Mientras llegaban los invitados, la noche se iba instalando en el barrio. Era el momento de empezar los juegos con todos los niños. Casi siempre empezábamos por “el librado”, algo así como “ladrón y policía”. Luego cuando la noche ocupaba todos los rincones, era el turno del “escondite”. -Uno, dos, tres, cuatro…..
-Estás vichando-
-No, no vi nada-
-Si, hacés trampas- Las eternas discusiones que siempre se arreglaban. Es que en el barrio teníamos infinidad de escondites y nadie era tan, tan tramposo.
Cansados y tranquilizados por el maravilloso perfume de los jazmines que inundaban el barrio en una noche de Enero, nos tirábamos en el césped a mirar el cielo.
Los grillos acompañaban a las estrellas de Orión, el gran cazador celestial, con sus fieles perros en su intento de cazar a las 7 hermanas cabritas del cielo (las Pléyades). Cuando veíamos la Cruz del Sur entre la copa de los árboles, ya sabíamos que era hora de ir a dormir.
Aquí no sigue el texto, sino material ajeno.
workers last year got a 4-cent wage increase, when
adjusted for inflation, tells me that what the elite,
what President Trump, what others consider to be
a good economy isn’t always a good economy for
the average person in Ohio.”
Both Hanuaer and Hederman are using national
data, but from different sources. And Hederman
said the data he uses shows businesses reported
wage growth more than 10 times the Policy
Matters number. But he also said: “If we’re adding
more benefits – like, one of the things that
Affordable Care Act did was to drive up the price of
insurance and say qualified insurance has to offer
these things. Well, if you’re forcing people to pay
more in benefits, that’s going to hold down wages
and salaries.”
Guardar los regalos, echar “flit” en la habitación para espantar a los mosquitos, abrir de par en par la ventana, mirar las estrellas y soñar, soñar con hadas, duendes y doncellas. Esos seres que por las noches se escapan de los libros de cuentos y viven sus aventuras en los sueños de los niños. Tal vez mañana me despierte el carro del lechero o los gallos del barrio, siempre tan madrugadores.
Hoy ha sido un gran día, un lindo cumpleaños.